======== Exercise material ========
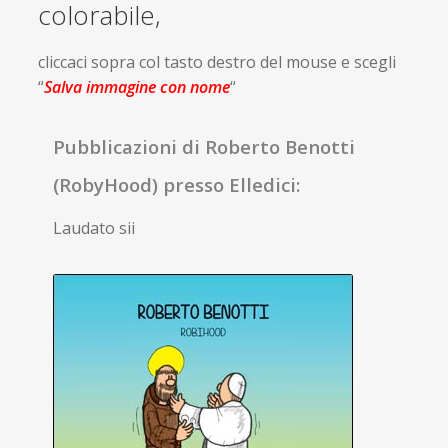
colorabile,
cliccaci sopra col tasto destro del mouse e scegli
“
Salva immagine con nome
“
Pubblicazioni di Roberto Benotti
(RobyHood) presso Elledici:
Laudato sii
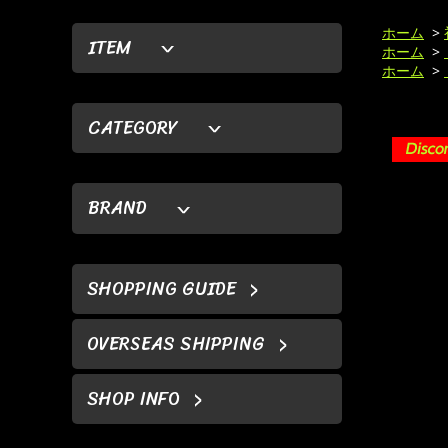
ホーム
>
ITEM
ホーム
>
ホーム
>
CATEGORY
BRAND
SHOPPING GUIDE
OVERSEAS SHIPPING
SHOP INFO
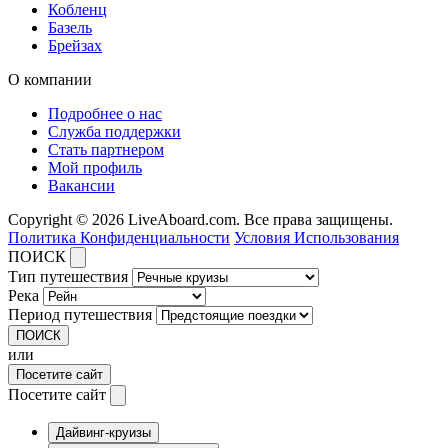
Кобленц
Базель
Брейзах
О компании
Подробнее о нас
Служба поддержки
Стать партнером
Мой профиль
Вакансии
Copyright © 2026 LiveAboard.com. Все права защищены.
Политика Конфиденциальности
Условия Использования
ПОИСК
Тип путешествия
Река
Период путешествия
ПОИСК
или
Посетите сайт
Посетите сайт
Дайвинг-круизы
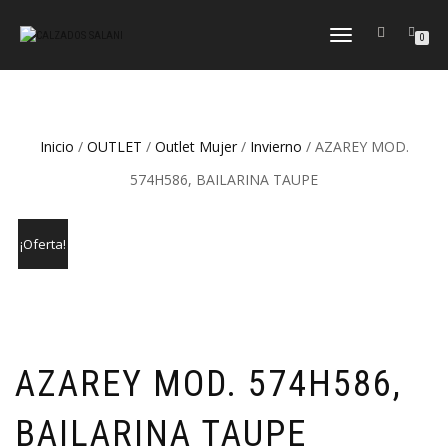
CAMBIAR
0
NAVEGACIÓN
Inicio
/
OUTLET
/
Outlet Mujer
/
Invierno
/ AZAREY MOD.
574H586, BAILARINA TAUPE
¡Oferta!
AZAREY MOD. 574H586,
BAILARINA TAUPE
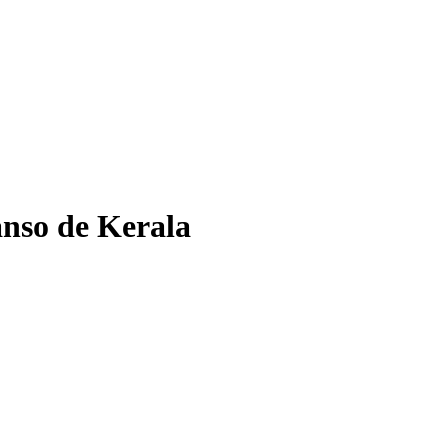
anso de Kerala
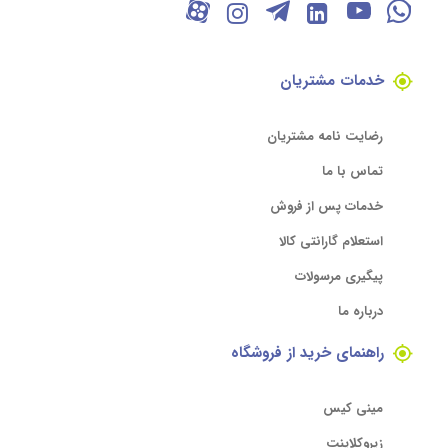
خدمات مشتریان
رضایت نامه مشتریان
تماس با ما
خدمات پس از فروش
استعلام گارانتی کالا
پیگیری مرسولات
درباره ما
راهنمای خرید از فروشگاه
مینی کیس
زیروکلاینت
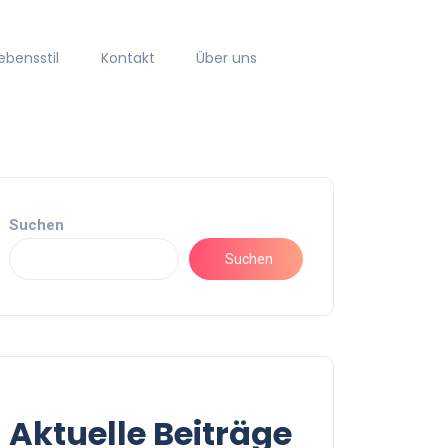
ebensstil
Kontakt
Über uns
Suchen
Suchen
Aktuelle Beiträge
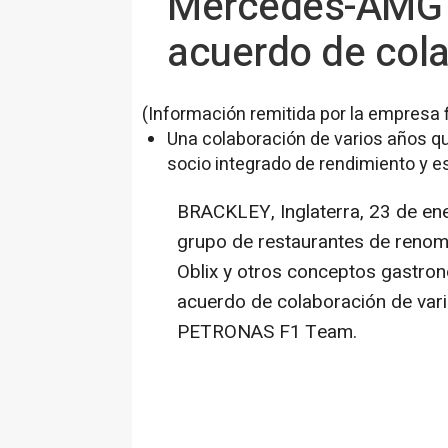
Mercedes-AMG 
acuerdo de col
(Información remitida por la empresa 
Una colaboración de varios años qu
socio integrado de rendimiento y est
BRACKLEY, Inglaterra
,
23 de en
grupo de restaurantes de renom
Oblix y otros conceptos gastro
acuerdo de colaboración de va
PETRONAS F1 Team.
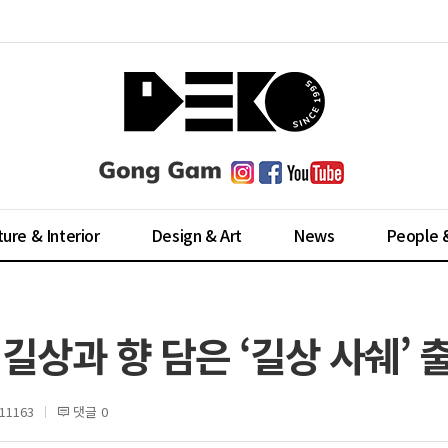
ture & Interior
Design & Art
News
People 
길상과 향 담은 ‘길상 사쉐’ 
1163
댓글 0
========
* _Exercise objective_:
Which lines above include the word "colaboración"? Pick them out and copy them.

* _Exercise response_:
Una colaboración de varios años qu
acuerdo de colaboración de va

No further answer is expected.